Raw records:
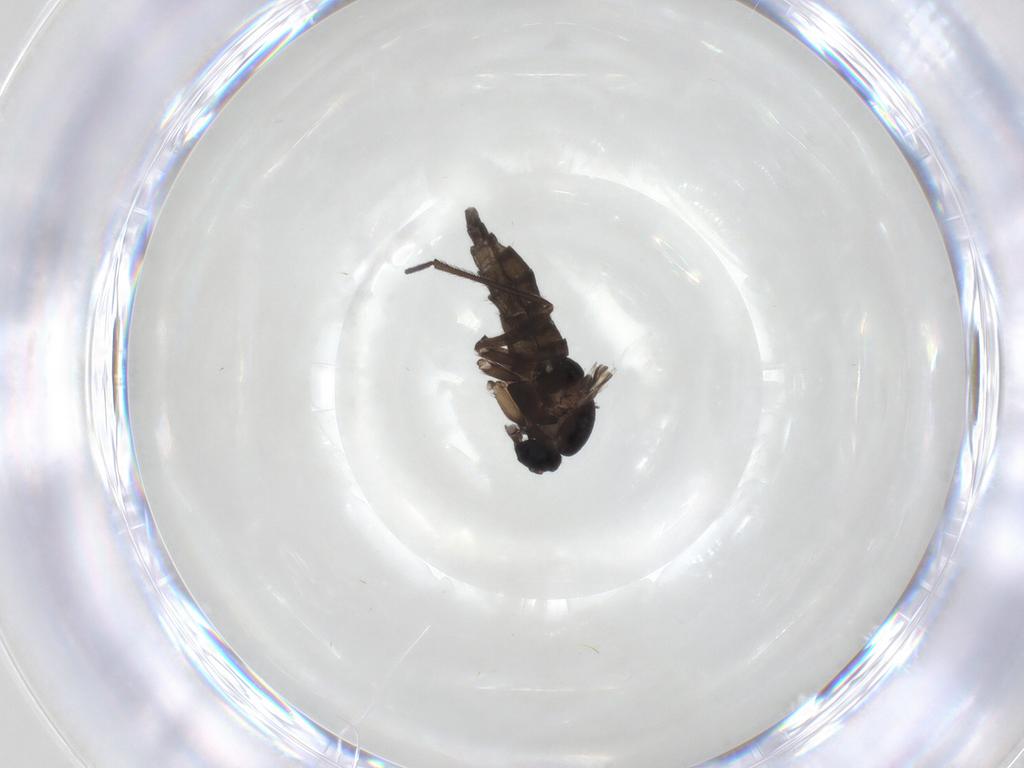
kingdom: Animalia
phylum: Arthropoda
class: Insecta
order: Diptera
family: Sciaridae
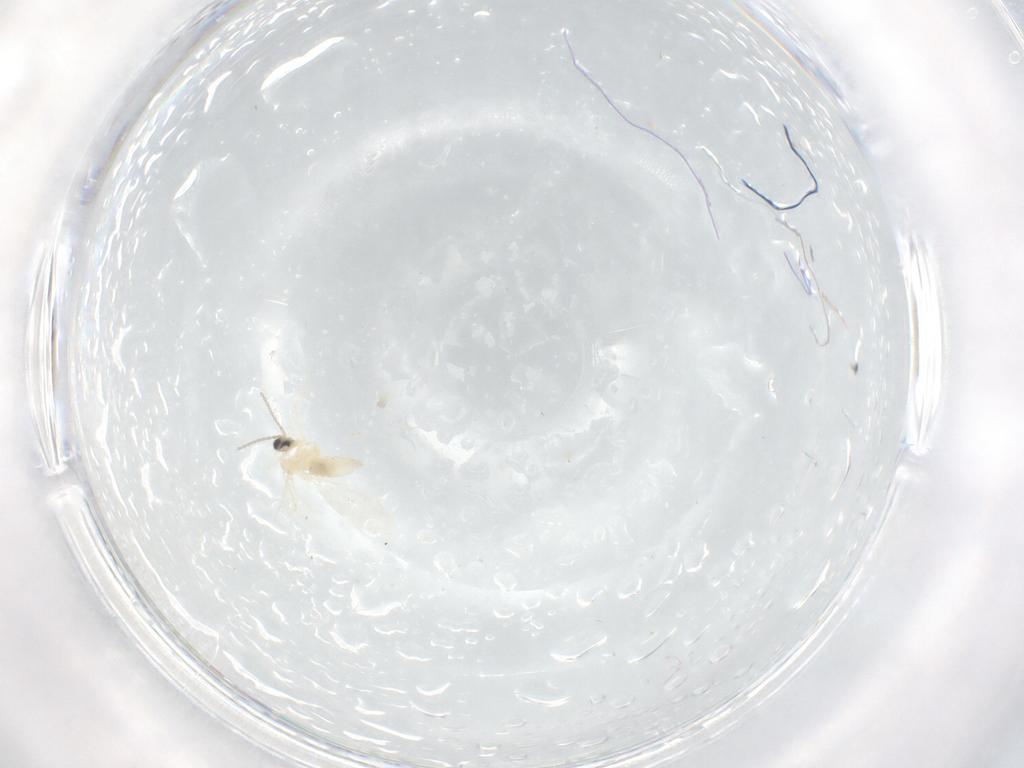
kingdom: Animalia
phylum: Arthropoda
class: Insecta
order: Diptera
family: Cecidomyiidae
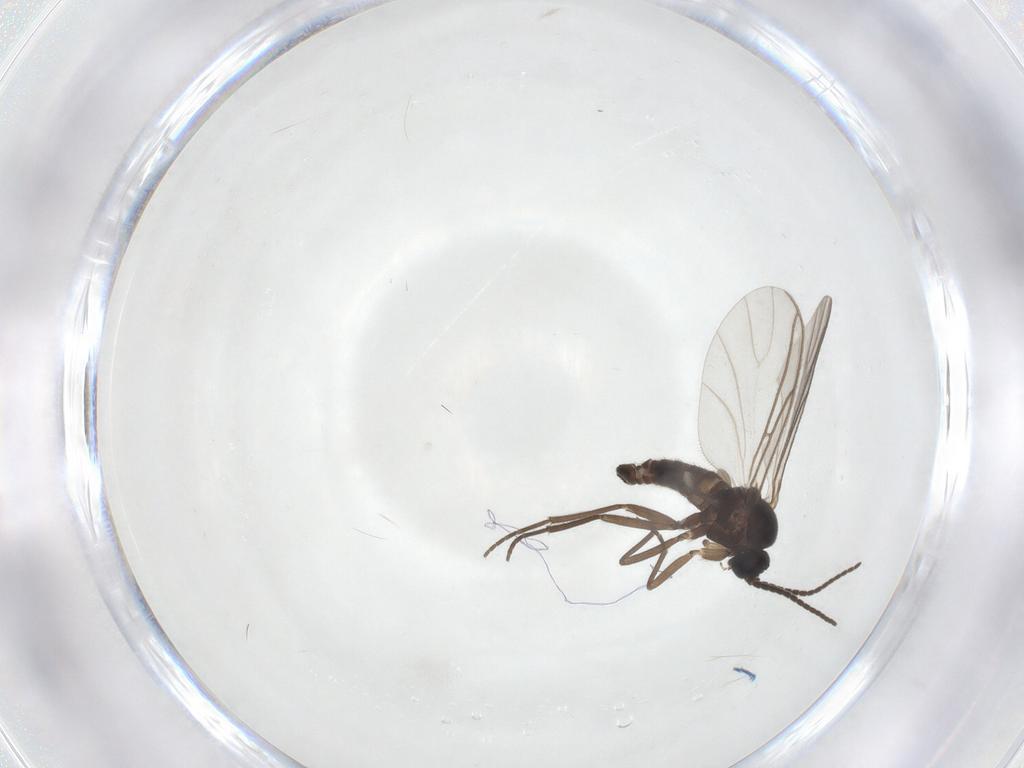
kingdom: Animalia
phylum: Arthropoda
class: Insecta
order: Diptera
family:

WHAT IS NEEDED:
Rewrite the lines above, switching every "phylum" to "division" and keeping everything else the same. Leave the pictures out of your answer.

ANSWER IN FULL:
kingdom: Animalia
division: Arthropoda
class: Insecta
order: Diptera
family: Sciaridae
kingdom: Animalia
division: Arthropoda
class: Insecta
order: Diptera
family: Cecidomyiidae
kingdom: Animalia
division: Arthropoda
class: Insecta
order: Diptera
family:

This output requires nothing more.